Problem requirements —
State, as a number alone, how many lines of the entries contain the word "Contact".

______

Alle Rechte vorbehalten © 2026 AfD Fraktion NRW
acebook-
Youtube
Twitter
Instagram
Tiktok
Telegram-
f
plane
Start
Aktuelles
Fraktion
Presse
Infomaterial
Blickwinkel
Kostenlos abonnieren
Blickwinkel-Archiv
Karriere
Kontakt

______

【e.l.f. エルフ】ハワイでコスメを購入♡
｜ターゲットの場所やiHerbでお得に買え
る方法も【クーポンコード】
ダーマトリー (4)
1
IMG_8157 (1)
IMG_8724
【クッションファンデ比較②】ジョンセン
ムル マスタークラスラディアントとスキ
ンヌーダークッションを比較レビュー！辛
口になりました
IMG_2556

______

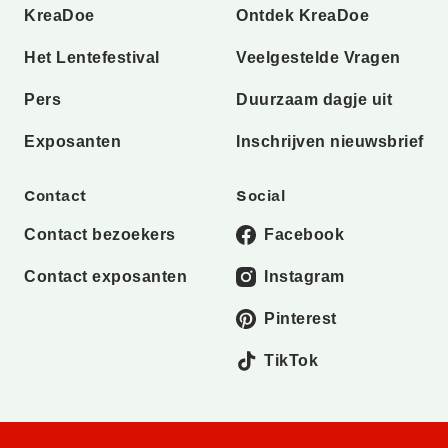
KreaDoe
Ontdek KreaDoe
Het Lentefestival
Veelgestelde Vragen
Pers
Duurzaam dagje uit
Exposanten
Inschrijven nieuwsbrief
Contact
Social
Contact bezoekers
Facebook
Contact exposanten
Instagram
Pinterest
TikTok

______

Your response —
3